= Château Larcis Ducasse =

Château Larcis Ducasse is a French wine estate of Bordeaux wine which has the appellation Saint-Émilion, ranked Premier Grand cru classé B in the Classification of Saint-Émilion wine. The winery is located in the Right Bank of France’s Bordeaux wine region in the department Gironde.

==History==

In the 16th century Larcis Ducasse’s wines were extremely popular and already highly sought after. Records show that in 1777 they were purchased at a very high price by Pierre Beylot. Then, in 1841, Lecoutre de Beauvais mentions Larcis as being one of the best Saint-Emilion crus. A few years later in 1867, a first gold medal from the International Exposition in Paris was awarded for the quality of the wines produced in this exceptional terroir.
In 1893, Château Larcis Ducasse was purchased by Henry Raba – a direct descendant of a major Bordeaux ship-owning and merchant family based in Bordeaux from the 18th century.
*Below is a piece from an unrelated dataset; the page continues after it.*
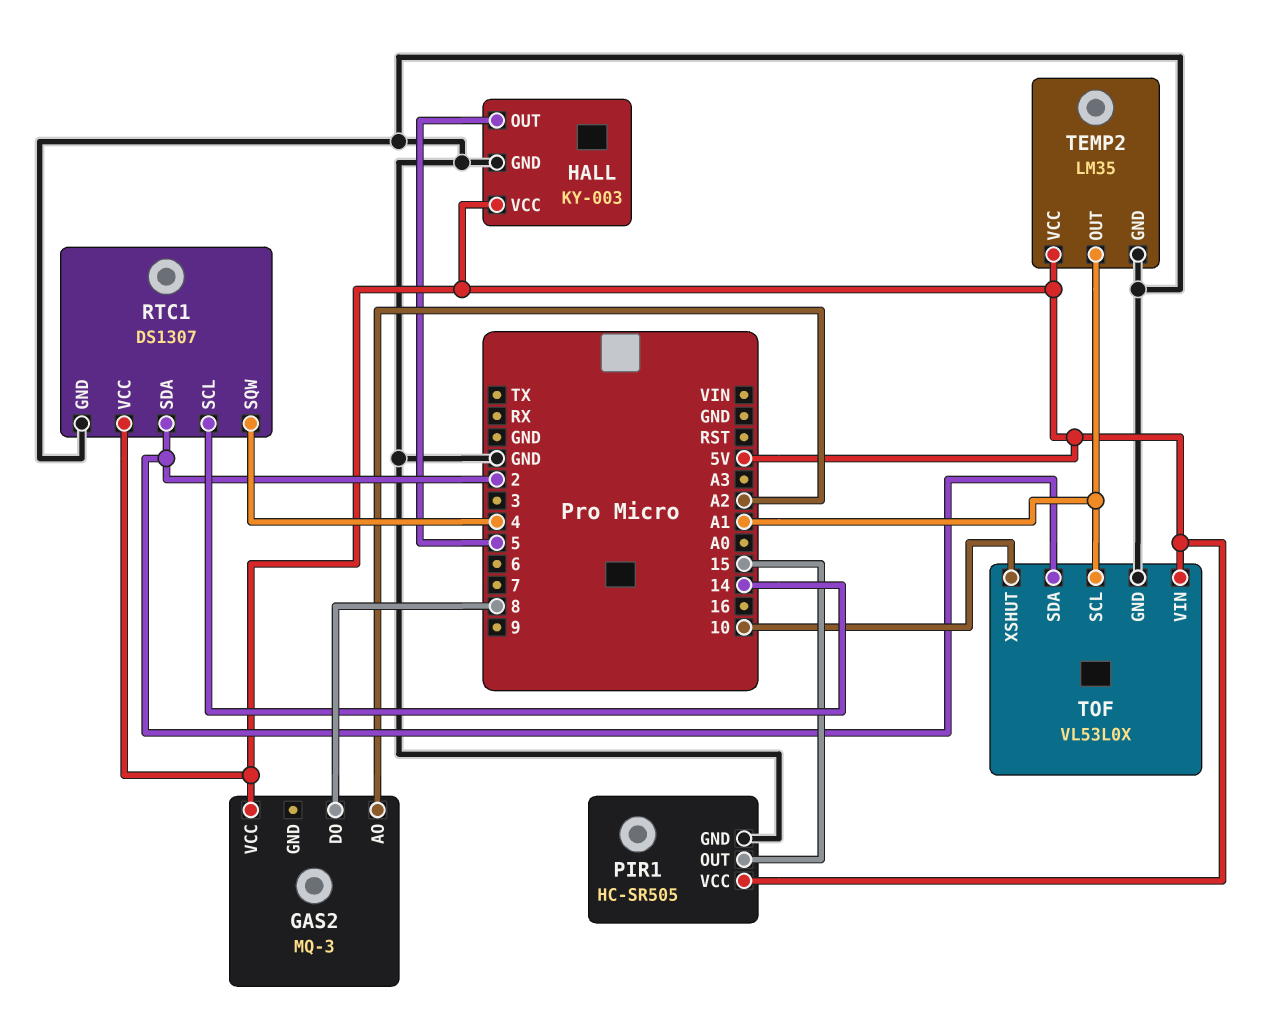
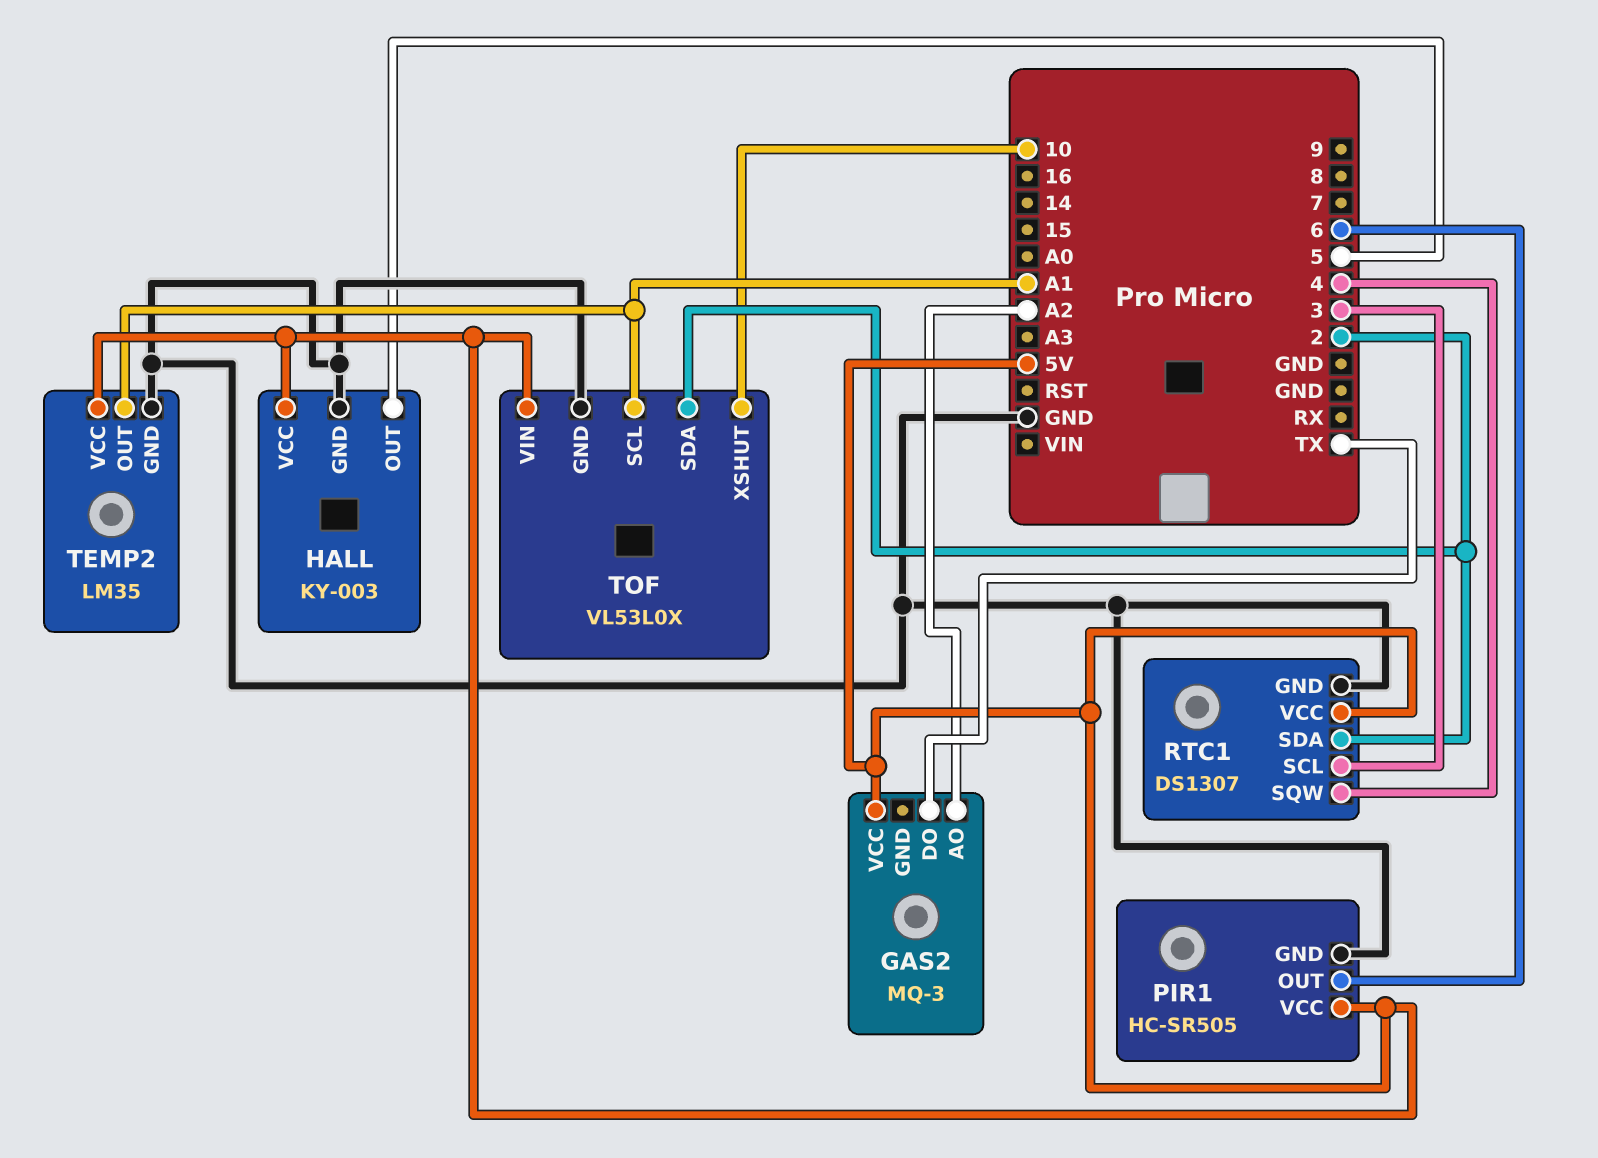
GAS2 pin DO: 8 -> TX
PIR1 pin OUT: 15 -> 6
RTC1 pin SCL: 14 -> 3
His passion led him to invest a significant portion of his fortune in maintaining this terraced vineyard and equipping the chateau with state-of-the art winery equipment. His son André took over upon his death in 1925. André then died during the war. He was childless, so his niece Hélène Gratiot Alphandéry inherited the property in 1941. She in her turn managed the property along with cellar-master Pharaon Roche and her son, Jacques Olivier Gratiot, director with l’Oréal and member of the Jurade, became manager in 1990.
Today, Château Larcis Ducasse is still in the hands of the Gratiot Alphandéry family and since 2002 the property has been under the management of Nicolas Thienpont.

==Production==

The vineyard area is around 11 hectares, with the grape varieties of approximately 65% Merlot, 25% Cabernet Franc and 10% Cabernet Sauvignon.